Bushido, el código samurai
Bushido, el código samurai «Todos los días se nos dice cómo Europa ha influido en Japón, y olvidamos que el cambio en esas islas fue totalmente autogenerado, que los europeos no enseñaron a Japón, sino que Japón decidió que quería aprender de Europa métodos de organización, civil y militar, que hasta la fecha, han dado buenos resultados. Importó la ciencia mecánica europea, igual que los turcos importaron años atrás la artillería europea.
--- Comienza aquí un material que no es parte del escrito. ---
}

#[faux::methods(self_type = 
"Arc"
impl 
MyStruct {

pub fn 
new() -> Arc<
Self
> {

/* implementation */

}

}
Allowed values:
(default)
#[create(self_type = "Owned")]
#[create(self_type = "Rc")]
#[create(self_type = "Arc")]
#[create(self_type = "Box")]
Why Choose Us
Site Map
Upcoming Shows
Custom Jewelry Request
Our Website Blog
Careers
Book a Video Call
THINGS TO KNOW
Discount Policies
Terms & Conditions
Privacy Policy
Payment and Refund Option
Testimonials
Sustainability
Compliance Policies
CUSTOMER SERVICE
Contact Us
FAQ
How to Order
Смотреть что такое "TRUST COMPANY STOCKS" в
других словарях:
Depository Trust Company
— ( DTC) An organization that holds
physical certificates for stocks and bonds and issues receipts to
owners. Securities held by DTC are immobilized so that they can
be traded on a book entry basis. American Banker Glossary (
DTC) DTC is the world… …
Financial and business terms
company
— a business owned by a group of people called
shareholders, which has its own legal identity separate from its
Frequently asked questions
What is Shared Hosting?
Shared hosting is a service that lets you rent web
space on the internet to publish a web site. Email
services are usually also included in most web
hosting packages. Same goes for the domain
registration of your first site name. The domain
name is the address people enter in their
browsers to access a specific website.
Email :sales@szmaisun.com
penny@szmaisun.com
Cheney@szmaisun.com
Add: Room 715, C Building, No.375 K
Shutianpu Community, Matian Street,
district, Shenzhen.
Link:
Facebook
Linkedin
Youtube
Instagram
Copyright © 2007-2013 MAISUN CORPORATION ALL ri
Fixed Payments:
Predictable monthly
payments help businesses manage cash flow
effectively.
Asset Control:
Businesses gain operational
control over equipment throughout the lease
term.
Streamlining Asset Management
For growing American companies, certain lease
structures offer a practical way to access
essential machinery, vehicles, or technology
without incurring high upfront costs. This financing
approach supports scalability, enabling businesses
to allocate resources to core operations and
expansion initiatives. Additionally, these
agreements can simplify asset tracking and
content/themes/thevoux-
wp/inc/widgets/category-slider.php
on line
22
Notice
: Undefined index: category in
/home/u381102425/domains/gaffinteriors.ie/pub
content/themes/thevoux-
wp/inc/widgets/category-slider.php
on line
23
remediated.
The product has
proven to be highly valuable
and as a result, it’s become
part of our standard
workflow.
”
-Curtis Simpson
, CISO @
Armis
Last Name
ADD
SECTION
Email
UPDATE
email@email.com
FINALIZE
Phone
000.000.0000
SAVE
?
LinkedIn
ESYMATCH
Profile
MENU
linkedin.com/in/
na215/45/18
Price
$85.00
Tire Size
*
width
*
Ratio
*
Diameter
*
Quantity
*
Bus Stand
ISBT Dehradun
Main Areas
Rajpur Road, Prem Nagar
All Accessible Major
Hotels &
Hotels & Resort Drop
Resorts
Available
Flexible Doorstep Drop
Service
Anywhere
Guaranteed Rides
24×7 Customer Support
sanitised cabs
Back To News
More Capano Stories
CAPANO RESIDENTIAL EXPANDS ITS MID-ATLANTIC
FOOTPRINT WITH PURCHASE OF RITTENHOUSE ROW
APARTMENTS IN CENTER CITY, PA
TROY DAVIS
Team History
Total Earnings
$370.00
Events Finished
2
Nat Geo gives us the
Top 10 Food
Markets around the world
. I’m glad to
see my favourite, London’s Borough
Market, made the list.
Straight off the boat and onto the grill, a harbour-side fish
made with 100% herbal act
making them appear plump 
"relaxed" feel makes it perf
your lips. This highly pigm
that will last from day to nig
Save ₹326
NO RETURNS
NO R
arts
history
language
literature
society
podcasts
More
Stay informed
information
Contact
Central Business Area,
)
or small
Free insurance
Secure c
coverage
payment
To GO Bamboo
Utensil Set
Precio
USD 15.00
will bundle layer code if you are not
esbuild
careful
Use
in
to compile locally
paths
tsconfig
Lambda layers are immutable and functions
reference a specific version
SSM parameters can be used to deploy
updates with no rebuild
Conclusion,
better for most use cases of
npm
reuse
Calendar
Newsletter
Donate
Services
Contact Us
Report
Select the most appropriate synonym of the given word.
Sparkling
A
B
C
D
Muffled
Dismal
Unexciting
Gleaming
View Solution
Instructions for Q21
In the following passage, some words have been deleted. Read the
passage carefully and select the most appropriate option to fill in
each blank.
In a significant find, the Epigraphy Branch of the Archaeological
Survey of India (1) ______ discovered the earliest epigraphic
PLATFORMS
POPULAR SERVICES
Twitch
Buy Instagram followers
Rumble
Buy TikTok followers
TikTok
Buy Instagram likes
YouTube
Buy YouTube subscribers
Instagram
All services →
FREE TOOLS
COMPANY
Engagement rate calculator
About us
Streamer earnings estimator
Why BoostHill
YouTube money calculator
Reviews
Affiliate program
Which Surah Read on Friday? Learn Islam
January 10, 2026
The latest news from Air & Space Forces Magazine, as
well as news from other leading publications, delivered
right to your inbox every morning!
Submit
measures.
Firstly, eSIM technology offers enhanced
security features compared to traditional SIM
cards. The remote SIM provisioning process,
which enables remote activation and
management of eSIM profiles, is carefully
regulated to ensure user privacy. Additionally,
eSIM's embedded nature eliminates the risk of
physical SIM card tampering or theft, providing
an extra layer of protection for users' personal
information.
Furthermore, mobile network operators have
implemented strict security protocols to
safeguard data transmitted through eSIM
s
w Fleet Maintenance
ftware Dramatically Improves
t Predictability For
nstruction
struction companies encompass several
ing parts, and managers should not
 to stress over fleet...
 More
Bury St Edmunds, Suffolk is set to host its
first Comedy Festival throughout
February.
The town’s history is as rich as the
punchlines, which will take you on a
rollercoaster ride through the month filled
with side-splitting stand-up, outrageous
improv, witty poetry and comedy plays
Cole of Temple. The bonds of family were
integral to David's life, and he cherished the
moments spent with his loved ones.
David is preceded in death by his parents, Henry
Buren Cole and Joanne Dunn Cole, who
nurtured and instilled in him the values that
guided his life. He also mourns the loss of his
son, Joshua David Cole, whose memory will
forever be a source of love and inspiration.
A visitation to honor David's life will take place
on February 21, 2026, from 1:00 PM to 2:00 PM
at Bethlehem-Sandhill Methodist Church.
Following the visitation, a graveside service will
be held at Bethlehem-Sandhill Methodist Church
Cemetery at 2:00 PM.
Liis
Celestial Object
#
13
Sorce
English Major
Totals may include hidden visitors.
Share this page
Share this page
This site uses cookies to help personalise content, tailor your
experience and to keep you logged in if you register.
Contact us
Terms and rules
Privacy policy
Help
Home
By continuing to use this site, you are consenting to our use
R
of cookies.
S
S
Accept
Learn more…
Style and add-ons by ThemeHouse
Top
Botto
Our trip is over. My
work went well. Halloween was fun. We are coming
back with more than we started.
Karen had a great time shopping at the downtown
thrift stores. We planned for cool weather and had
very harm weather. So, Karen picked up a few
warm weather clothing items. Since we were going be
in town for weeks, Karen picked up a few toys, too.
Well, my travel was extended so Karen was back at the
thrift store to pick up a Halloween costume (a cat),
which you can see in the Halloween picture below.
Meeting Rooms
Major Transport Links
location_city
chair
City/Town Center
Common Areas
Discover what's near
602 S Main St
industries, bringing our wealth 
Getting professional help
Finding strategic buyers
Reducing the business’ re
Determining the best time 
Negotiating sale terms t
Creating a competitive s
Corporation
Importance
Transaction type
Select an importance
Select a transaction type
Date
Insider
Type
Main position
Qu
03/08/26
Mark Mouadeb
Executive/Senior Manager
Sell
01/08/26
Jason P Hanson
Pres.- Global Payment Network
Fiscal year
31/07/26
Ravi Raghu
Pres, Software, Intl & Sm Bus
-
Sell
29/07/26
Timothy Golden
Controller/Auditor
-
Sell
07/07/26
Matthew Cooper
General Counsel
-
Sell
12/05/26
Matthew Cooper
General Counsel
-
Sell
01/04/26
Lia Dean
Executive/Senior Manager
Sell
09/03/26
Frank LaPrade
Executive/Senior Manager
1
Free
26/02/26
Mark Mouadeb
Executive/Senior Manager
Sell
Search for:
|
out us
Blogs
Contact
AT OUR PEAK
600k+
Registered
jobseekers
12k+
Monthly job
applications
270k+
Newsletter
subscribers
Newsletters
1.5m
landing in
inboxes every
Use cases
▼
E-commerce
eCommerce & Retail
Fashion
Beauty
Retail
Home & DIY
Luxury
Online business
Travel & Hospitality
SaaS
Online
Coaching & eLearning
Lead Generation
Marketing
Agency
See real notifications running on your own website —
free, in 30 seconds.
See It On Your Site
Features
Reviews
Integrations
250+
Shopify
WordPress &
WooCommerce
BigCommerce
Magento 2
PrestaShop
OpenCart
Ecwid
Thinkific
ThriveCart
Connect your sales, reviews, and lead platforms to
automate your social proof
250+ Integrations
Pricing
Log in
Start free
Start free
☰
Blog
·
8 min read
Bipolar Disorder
Esto no es exactamente influencia —continúa Townsend—, a menos que, de hecho, el Reino Unido esté influenciado por la compra de té en China. ¿Dónde está el apóstol europeo? —pregunta nuestro autor—, ¿o filósofo, o estadista o agitador, que ha reconstruido Japón?»[385].
Townsend ha percibido correctamente que la fuente de acción que trajo los cambios a Japón se hallaba íntegramente dentro de nosotros mismos; y si hubiera explorado en nuestra psicología, su aguda capacidad de observación le habría convencido fácilmente de que esta fuente no era otra que el bushido. El sentido del honor, que no soporta que se le desprecie como una fuerza inferior, fue la motivación más poderosa. Las razones monetarias o comerciales surgieron posteriormente en este proceso de transformación.